The rapid growth of communication and globalization has changed the software engineering process. Security has become a crucial component of any software system. However, software security development is still a maturing process; software developers often lack the knowledge and skills needed to develop secure software. Clearly, designing software with security in mind will produce a more secure architectural design and eventually more secure software, yet it is still unclear how to evaluate and conduct this intuitive process. The creation of secure software requires more than simply mandating the use of a secure software development lifecycle; the components produced by each stage of the lifecycle must be correctly implemented for the resulting system to achieve its intended goals.;This research discusses the software engineering process to develop secure software, through a form of 'development framework', and demonstrates that a more effective approach to the development of secure software can result from the integration of carefully selected security patterns into appropriate stages of the software development lifecycle to ensure that security designs are correctly implemented.
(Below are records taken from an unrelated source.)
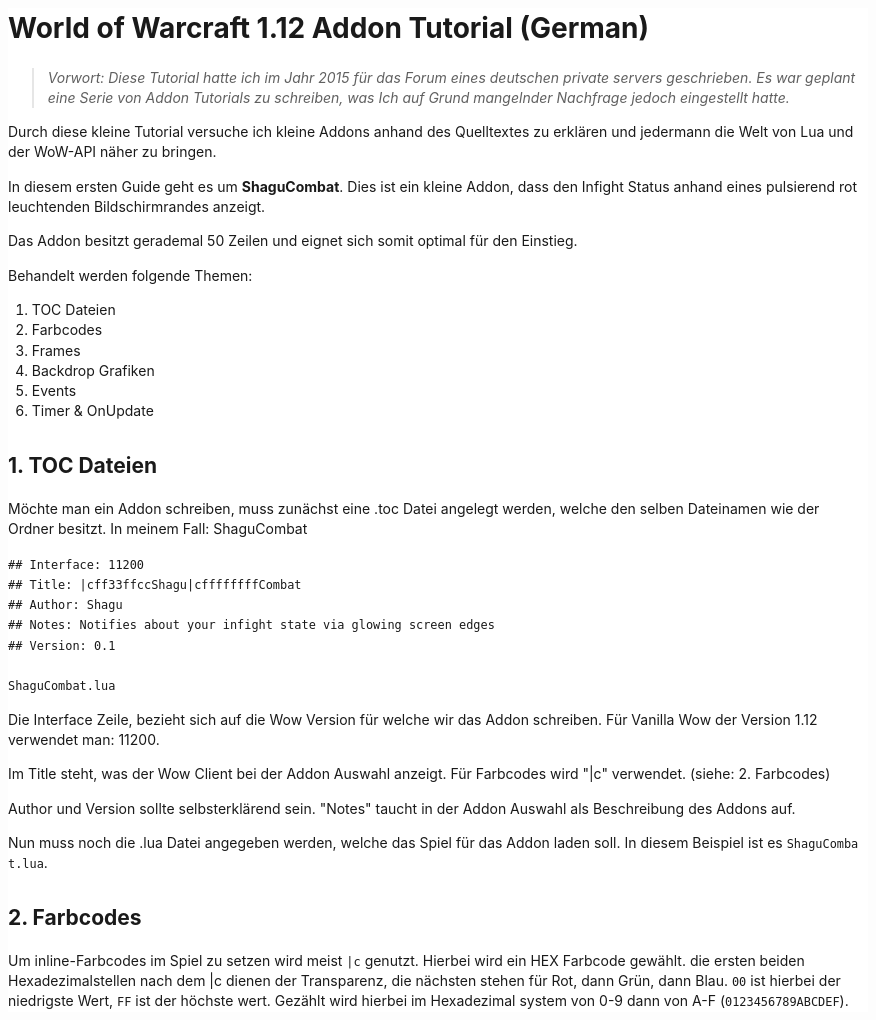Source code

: # World of Warcraft 1.12 Addon Tutorial (German)

> *Vorwort: Diese Tutorial hatte ich im Jahr 2015 für das Forum eines deutschen private servers geschrieben. Es war geplant eine Serie von Addon Tutorials zu schreiben, was Ich auf Grund mangelnder Nachfrage jedoch eingestellt hatte.*

Durch diese kleine Tutorial versuche ich kleine Addons anhand des Quelltextes zu erklären und jedermann die Welt von Lua und der WoW-API näher zu bringen.

In diesem ersten Guide geht es um **ShaguCombat**. Dies ist ein kleine Addon, dass den Infight Status anhand eines pulsierend rot leuchtenden Bildschirmrandes anzeigt.

Das Addon besitzt gerademal 50 Zeilen und eignet sich somit optimal für den Einstieg.

Behandelt werden folgende Themen:
1. TOC Dateien
2. Farbcodes
3. Frames
4. Backdrop Grafiken
5. Events
6. Timer & OnUpdate


## 1. TOC Dateien

Möchte man ein Addon schreiben, muss zunächst eine .toc Datei angelegt werden, welche den selben Dateinamen wie der Ordner besitzt. In meinem Fall: ShaguCombat

```toc
## Interface: 11200 
## Title: |cff33ffccShagu|cffffffffCombat
## Author: Shagu
## Notes: Notifies about your infight state via glowing screen edges
## Version: 0.1

ShaguCombat.lua
```

Die Interface Zeile, bezieht sich auf die Wow Version für welche wir das Addon schreiben. Für Vanilla Wow der Version 1.12 verwendet man: 11200.

Im Title steht, was der Wow Client bei der Addon Auswahl anzeigt. Für Farbcodes wird "|c" verwendet. (siehe: 2. Farbcodes)

Author und Version sollte selbsterklärend sein. "Notes" taucht in der Addon Auswahl als Beschreibung des Addons auf.

Nun muss noch die .lua Datei angegeben werden, welche das Spiel für das Addon laden soll. In diesem Beispiel ist es `ShaguCombat.lua`.


## 2. Farbcodes

Um inline-Farbcodes im Spiel zu setzen wird meist `|c` genutzt. Hierbei wird ein HEX Farbcode gewählt. die ersten beiden Hexadezimalstellen nach dem |c dienen der Transparenz, die nächsten stehen für Rot, dann Grün, dann Blau. `00` ist hierbei der niedrigste Wert, `FF` ist der höchste wert. Gezählt wird hierbei im Hexadezimal system von 0-9 dann von A-F (`0123456789ABCDEF`).

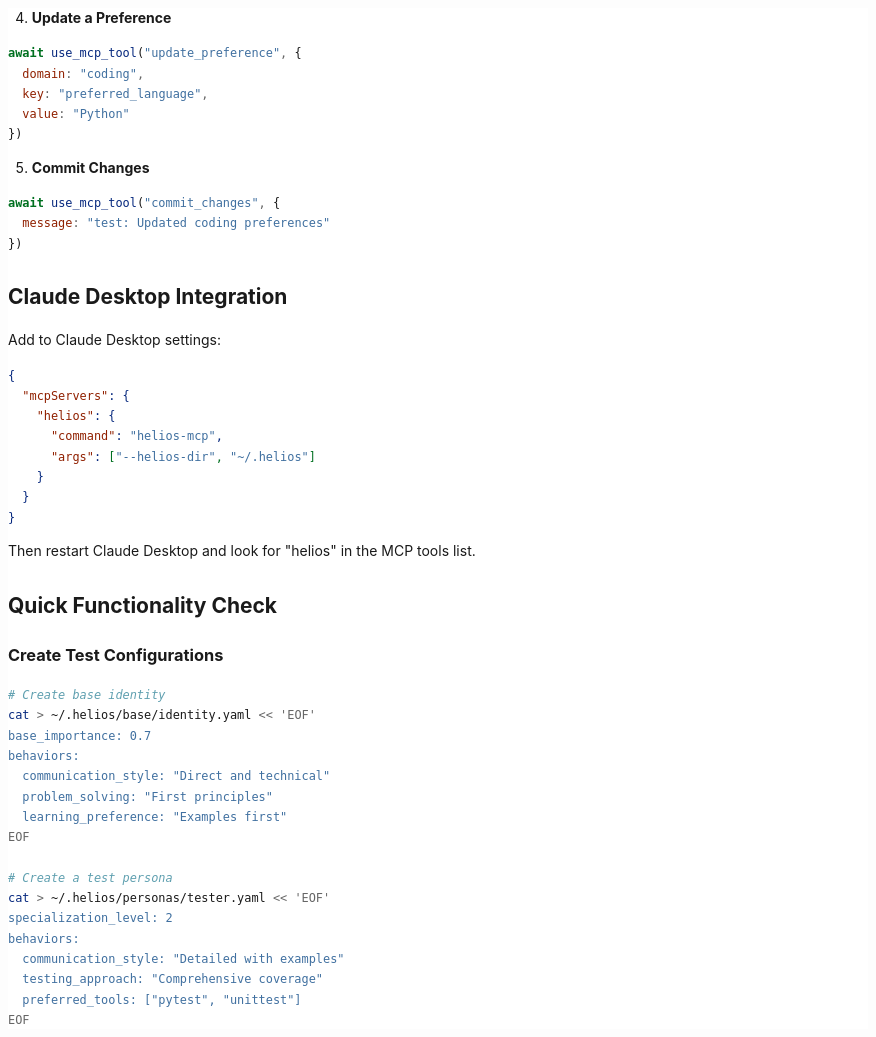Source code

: 4. **Update a Preference**
```javascript
await use_mcp_tool("update_preference", {
  domain: "coding",
  key: "preferred_language",
  value: "Python"
})
```

5. **Commit Changes**
```javascript
await use_mcp_tool("commit_changes", {
  message: "test: Updated coding preferences"
})
```

## Claude Desktop Integration

Add to Claude Desktop settings:
```json
{
  "mcpServers": {
    "helios": {
      "command": "helios-mcp",
      "args": ["--helios-dir", "~/.helios"]
    }
  }
}
```

Then restart Claude Desktop and look for "helios" in the MCP tools list.

## Quick Functionality Check

### Create Test Configurations
```bash
# Create base identity
cat > ~/.helios/base/identity.yaml << 'EOF'
base_importance: 0.7
behaviors:
  communication_style: "Direct and technical"
  problem_solving: "First principles"
  learning_preference: "Examples first"
EOF

# Create a test persona
cat > ~/.helios/personas/tester.yaml << 'EOF'
specialization_level: 2
behaviors:
  communication_style: "Detailed with examples"
  testing_approach: "Comprehensive coverage"
  preferred_tools: ["pytest", "unittest"]
EOF
```

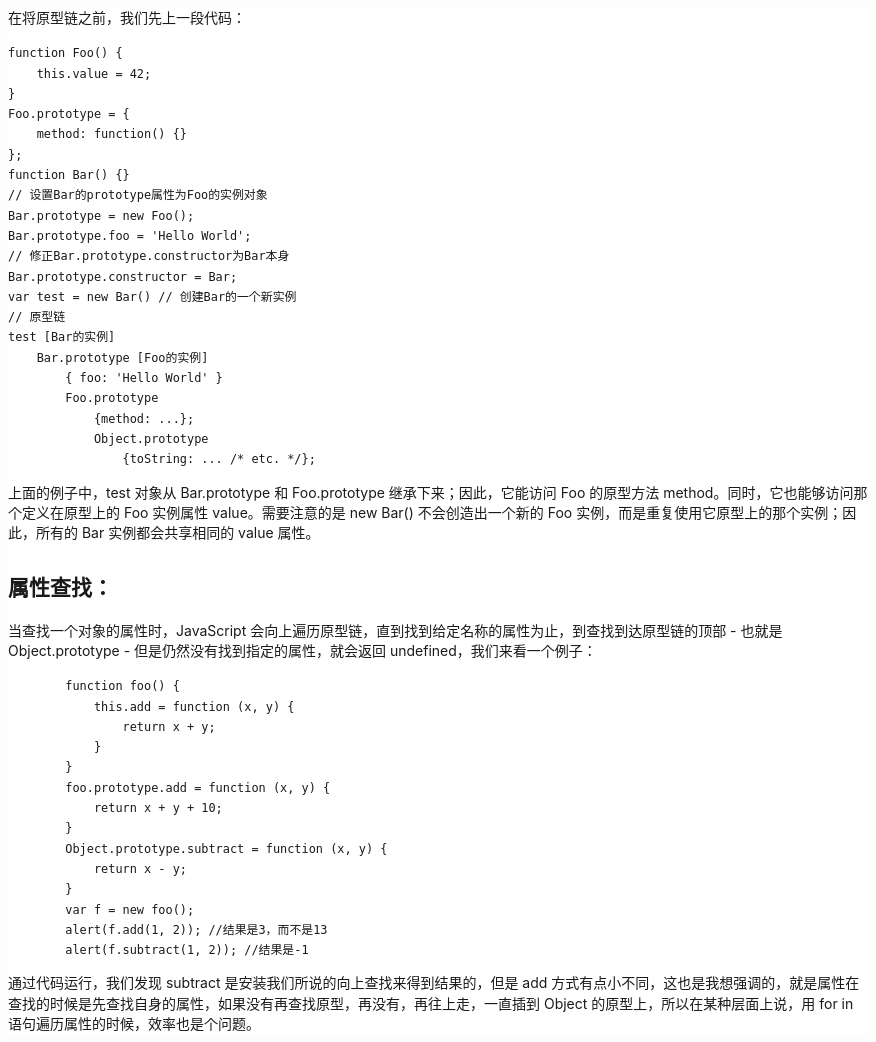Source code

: 在将原型链之前，我们先上一段代码：

```
function Foo() {
    this.value = 42;
}
Foo.prototype = {
    method: function() {}
};
function Bar() {}
// 设置Bar的prototype属性为Foo的实例对象
Bar.prototype = new Foo();
Bar.prototype.foo = 'Hello World';
// 修正Bar.prototype.constructor为Bar本身
Bar.prototype.constructor = Bar;
var test = new Bar() // 创建Bar的一个新实例
// 原型链
test [Bar的实例]
    Bar.prototype [Foo的实例] 
        { foo: 'Hello World' }
        Foo.prototype
            {method: ...};
            Object.prototype
                {toString: ... /* etc. */};
```

上面的例子中，test 对象从 Bar.prototype 和 Foo.prototype 继承下来；因此，它能访问 Foo 的原型方法 method。同时，它也能够访问那个定义在原型上的 Foo 实例属性 value。需要注意的是 new Bar() 不会创造出一个新的 Foo 实例，而是重复使用它原型上的那个实例；因此，所有的 Bar 实例都会共享相同的 value 属性。

## 属性查找：

当查找一个对象的属性时，JavaScript 会向上遍历原型链，直到找到给定名称的属性为止，到查找到达原型链的顶部 - 也就是 Object.prototype - 但是仍然没有找到指定的属性，就会返回  undefined，我们来看一个例子：

```
        function foo() {
            this.add = function (x, y) {
                return x + y;
            }
        }
        foo.prototype.add = function (x, y) {
            return x + y + 10;
        }
        Object.prototype.subtract = function (x, y) {
            return x - y;
        }
        var f = new foo();
        alert(f.add(1, 2)); //结果是3，而不是13
        alert(f.subtract(1, 2)); //结果是-1
```

通过代码运行，我们发现 subtract 是安装我们所说的向上查找来得到结果的，但是 add 方式有点小不同，这也是我想强调的，就是属性在查找的时候是先查找自身的属性，如果没有再查找原型，再没有，再往上走，一直插到 Object 的原型上，所以在某种层面上说，用 for in 语句遍历属性的时候，效率也是个问题。
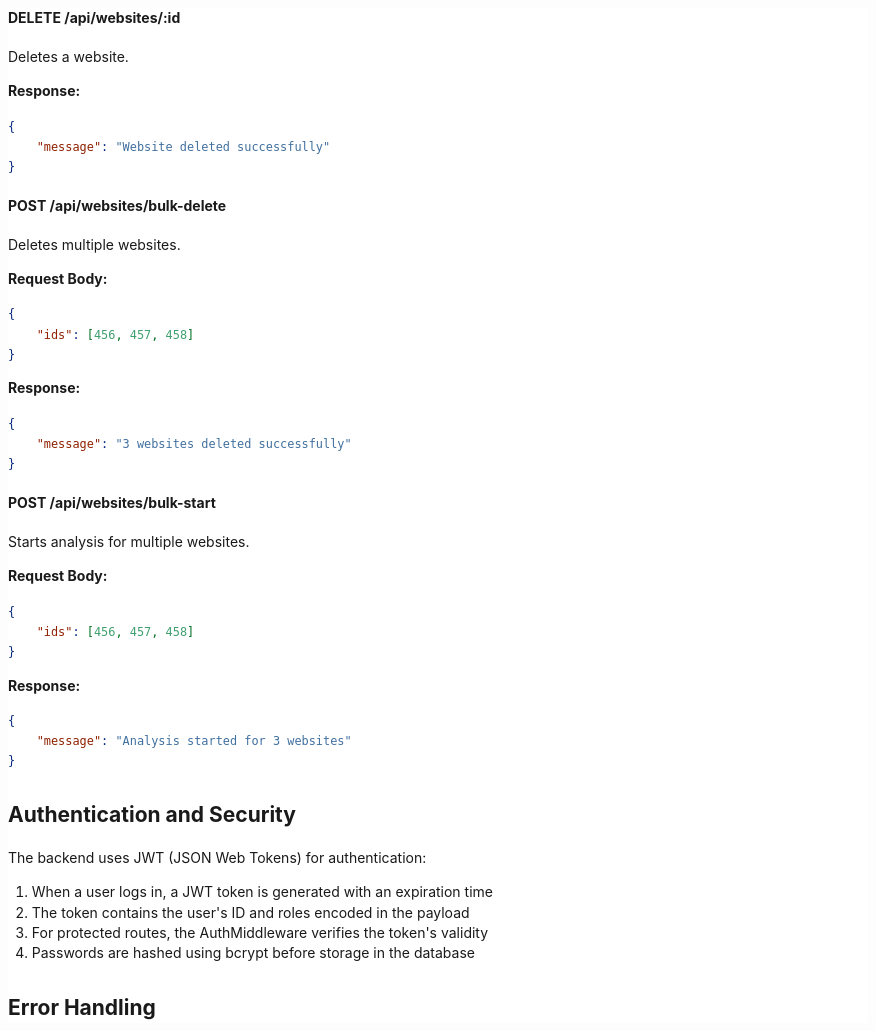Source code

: #### DELETE /api/websites/:id

Deletes a website.

**Response:**
```json
{
    "message": "Website deleted successfully"
}
```

#### POST /api/websites/bulk-delete

Deletes multiple websites.

**Request Body:**
```json
{
    "ids": [456, 457, 458]
}
```

**Response:**
```json
{
    "message": "3 websites deleted successfully"
}
```

#### POST /api/websites/bulk-start

Starts analysis for multiple websites.

**Request Body:**
```json
{
    "ids": [456, 457, 458]
}
```

**Response:**
```json
{
    "message": "Analysis started for 3 websites"
}
```

## Authentication and Security

The backend uses JWT (JSON Web Tokens) for authentication:

1. When a user logs in, a JWT token is generated with an expiration time
2. The token contains the user's ID and roles encoded in the payload
3. For protected routes, the AuthMiddleware verifies the token's validity
4. Passwords are hashed using bcrypt before storage in the database

## Error Handling
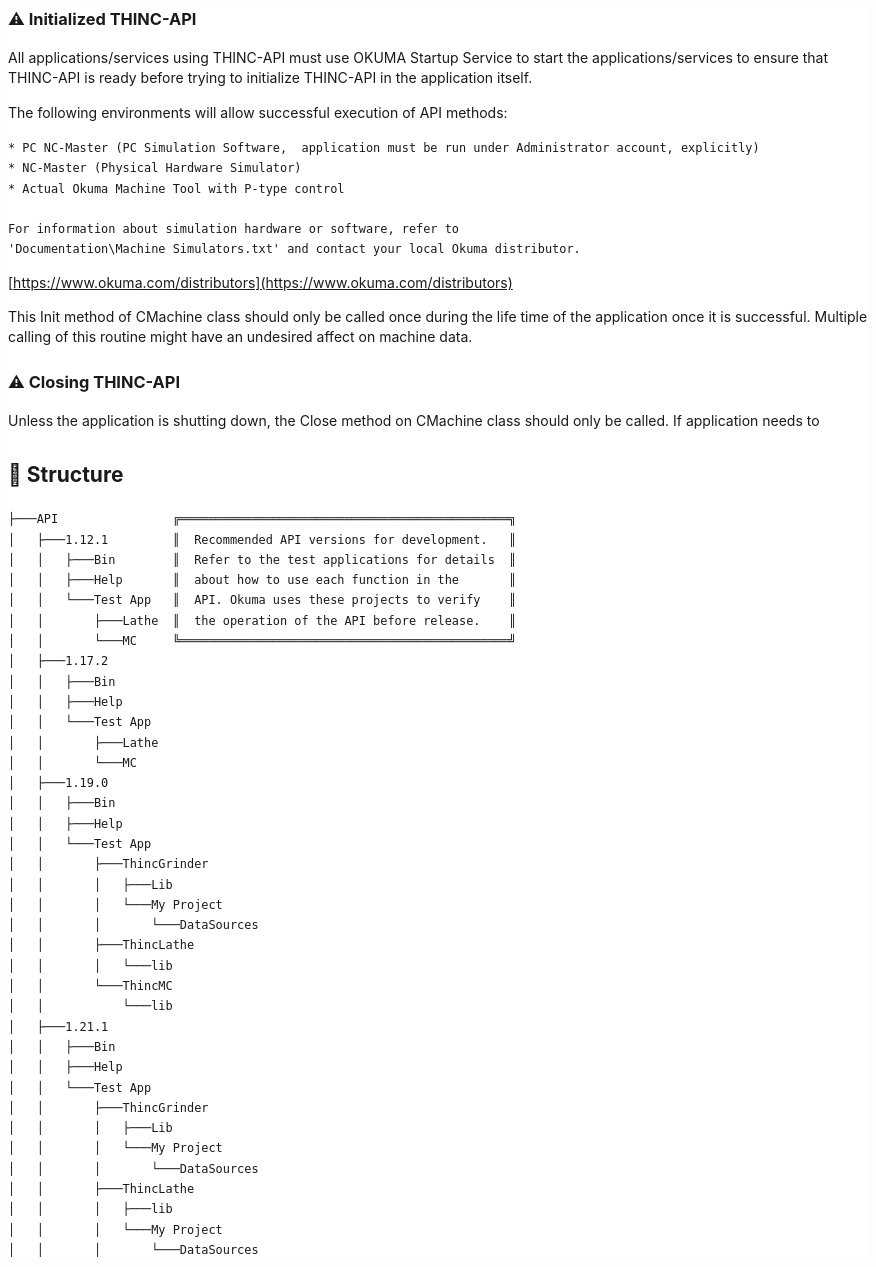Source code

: ### :warning: Initialized THINC-API
All applications/services using THINC-API must use OKUMA Startup Service to start the applications/services to 
ensure that THINC-API is ready before trying to initialize THINC-API in the application itself. 
 
 The following environments will allow successful execution of API methods:  

    * PC NC-Master (PC Simulation Software,  application must be run under Administrator account, explicitly)
    * NC-Master (Physical Hardware Simulator)
    * Actual Okuma Machine Tool with P-type control
    
    For information about simulation hardware or software, refer to
    'Documentation\Machine Simulators.txt' and contact your local Okuma distributor. 
[https://www.okuma.com/distributors](https://www.okuma.com/distributors)

This Init method of CMachine class should only be called once during the life time of the application once it is successful.  Multiple calling of this routine might have an undesired affect on machine data.

### :warning: Closing THINC-API
Unless the application is shutting down, the Close method on CMachine class should only be called. If application needs to 

## :notebook_with_decorative_cover: Structure

```  
├───API                ╔══════════════════════════════════════════════╗   
│   ├───1.12.1         ║  Recommended API versions for development.   ║  
│   │   ├───Bin        ║  Refer to the test applications for details  ║  
│   │   ├───Help       ║  about how to use each function in the       ║  
│   │   └───Test App   ║  API. Okuma uses these projects to verify    ║  
│   │       ├───Lathe  ║  the operation of the API before release.    ║  
│   │       └───MC     ╚══════════════════════════════════════════════╝  
│   ├───1.17.2
│   │   ├───Bin
│   │   ├───Help
│   │   └───Test App
│   │       ├───Lathe
│   │       └───MC
│   ├───1.19.0
│   │   ├───Bin
│   │   ├───Help
│   │   └───Test App
│   │       ├───ThincGrinder
│   │       │   ├───Lib
│   │       │   └───My Project
│   │       │       └───DataSources
│   │       ├───ThincLathe
│   │       │   └───lib
│   │       └───ThincMC
│   │           └───lib
│   ├───1.21.1
│   │   ├───Bin
│   │   ├───Help
│   │   └───Test App
│   │       ├───ThincGrinder
│   │       │   ├───Lib
│   │       │   └───My Project
│   │       │       └───DataSources
│   │       ├───ThincLathe
│   │       │   ├───lib
│   │       │   └───My Project
│   │       │       └───DataSources
```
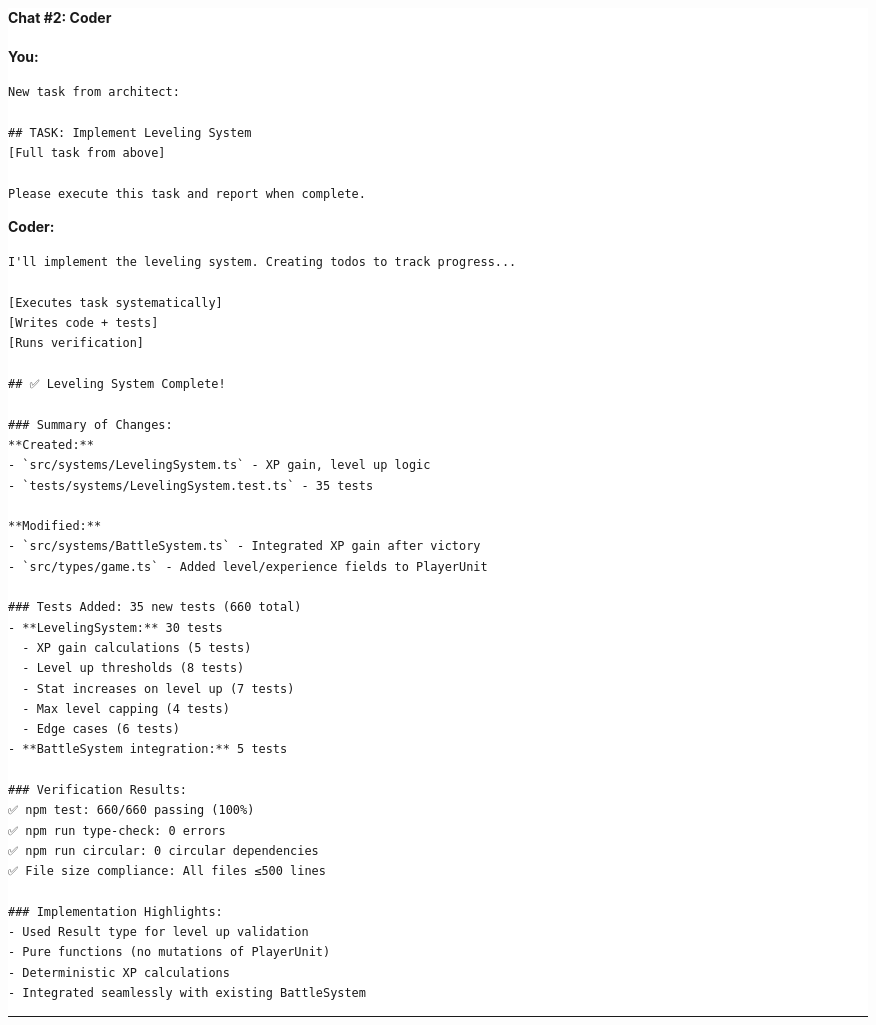 
#### **Chat #2: Coder**

**You:**
```
New task from architect:

## TASK: Implement Leveling System
[Full task from above]

Please execute this task and report when complete.
```

**Coder:**
```
I'll implement the leveling system. Creating todos to track progress...

[Executes task systematically]
[Writes code + tests]
[Runs verification]

## ✅ Leveling System Complete!

### Summary of Changes:
**Created:**
- `src/systems/LevelingSystem.ts` - XP gain, level up logic
- `tests/systems/LevelingSystem.test.ts` - 35 tests

**Modified:**
- `src/systems/BattleSystem.ts` - Integrated XP gain after victory
- `src/types/game.ts` - Added level/experience fields to PlayerUnit

### Tests Added: 35 new tests (660 total)
- **LevelingSystem:** 30 tests
  - XP gain calculations (5 tests)
  - Level up thresholds (8 tests)
  - Stat increases on level up (7 tests)
  - Max level capping (4 tests)
  - Edge cases (6 tests)
- **BattleSystem integration:** 5 tests

### Verification Results:
✅ npm test: 660/660 passing (100%)
✅ npm run type-check: 0 errors
✅ npm run circular: 0 circular dependencies
✅ File size compliance: All files ≤500 lines

### Implementation Highlights:
- Used Result type for level up validation
- Pure functions (no mutations of PlayerUnit)
- Deterministic XP calculations
- Integrated seamlessly with existing BattleSystem
```

---

  [param1]: [Type1], 
  [param2]: [Type2]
Hence, the framework enables developers with limited security experience to more easily and more reliably develop secure software.;In addition, more than sixty percent of the reported---high risk---software vulnerabilities are due to design flaws. Nevertheless, the majority of these flaws can be avoided if they have been discovered early enough. Therefore, this research proposes security evaluation strategies that are effective in discovering potential security threats at early stages of the development process with the goals of providing designed-in countermeasures and minimizing the cost of the development process dramatically.